Written by: Edward Moya | OANDA
Stocks are off to a solid start after President Trump unexpectedly signed the $900 billion stimulus bill and as the EU begins its mass vaccination program. Trump may have started to feel the public pressure of preventing Americans unemployment aid and for a government shutdown. The unnecessary drama may have cost millions of Americans a week of unemployment aid and the reason is possibly so that the President could say he pushed for larger stimulus checks. The Republican party now needs to respond to President Trump’s request, which is supported by Democrats, to provide Americans with $2000 stimulus checks. It seems unlikely that Congress will approve Trump’s demand for bigger checks and cuts for foreign aid.
Trading volumes are especially thin today as Australia, Canada, New Zealand are closed for Boxing Day.
With just over a week until the Georgia Senate runoff races, investors are still pricing in a V-shaped recovery thanks to the COVID-19 vaccine rollout, but a potential blue wave could accelerate the rotation into cyclicals. The base case for Georgia is that Republicans will manage to win one of the races and keep control of the Senate. The Biden administration’s chances of another economic relief package remain elevated as President Trump has moved the goal posts for Republicans.
Baba
Alibaba dropped for a second consecutive day on fears China’s regulatory crackdown is just beginning. Last week, Alibaba shares were under pressure for a probe on monopolistic practices and now it looks like their finance affiliate, Ant group was told by China’s central bank to go back to focusing only on digital payments. Alibaba also announced an increase to their stock buyback program of up to $10 billion.
China could be making an example of Jack Ma, but this potentially politically based attack could really do harm for their growing tech industry.
GBP
The devil is in the details and the UK’s trade deal is producing a scramble for businesses to adjust to new terms and conditions over a short period of time. The economy will have some bumps and bruises as the economy battles COVID lockdowns and adjusts to new goods and service trade rules. While punitive tariffs appear to have been avoided, fair competition could end up seeing the UK levied with proportionate tariffs.
Oil
Crude prices edged higher as the EU’s mass vaccination campaign begins and as risky assets across the board benefit from President Trump’s signing of the stimulus package. WTI crude should struggle to break above the $50 level as next week’s OPEC+ meeting next week should be a tense one. Lockdown efforts have mostly been intensified but that is not preventing the Russians from pushing for output hikes in February.
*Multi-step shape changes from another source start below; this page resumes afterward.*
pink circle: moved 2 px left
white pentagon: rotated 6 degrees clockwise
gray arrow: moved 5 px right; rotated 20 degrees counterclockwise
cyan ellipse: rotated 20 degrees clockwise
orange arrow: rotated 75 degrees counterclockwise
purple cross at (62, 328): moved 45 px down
The crude demand outlook appears to be intact despite a new virus strain, which appears will not derail the current vaccine rollouts. Thin trading conditions should see oil prices consolidate for the rest of the week, but risks for a dollar rebound and nervousness ahead of next week’s OPEC gathering could provide some headwinds.
Gold
Gold is on a rollercoaster ride this morning. Gold prices initially were boosted after President Trump unexpectedly signed the pandemic-aid bill last night. It seems likely Americans will only get direct payments of $600 and not the $2000 that Trump was demanding. That is one of the reasons why gold’s rally to $1,900 was faded.
Gold could consolidate until after the Georgia Senate runoff races, the next biggest risk event that will determine the outlook for stimulus for President-elect Biden’s first 100 days. The backbone for many gold buyers is the $14 trillion increase to global money supply, a strong reminder that despite the rebound in yields, we will remain in a low interest rate environment for years to come.
Bitcoin
Bitcoin demand remains relentless as institutional investors scale into their medium and long-term bets. Millions of dollars are going into the cryptoverse and money managers just can’t buy it all at once. Bitcoin is still the trendy trade on Wall Street and that might not go away as many new retail traders have loss confidence with fiat currencies.
After tentatively breaking past $28,000, Bitcoin has settled closer to the $27,000 level. Bitcoin volatility remains elevated, but for now seems like it will attract buyers on every major dip. Eventually, light holiday-week trading conditions should support a consolidation phase for before Bitcoin breaks beyond the psychological $30,000 level.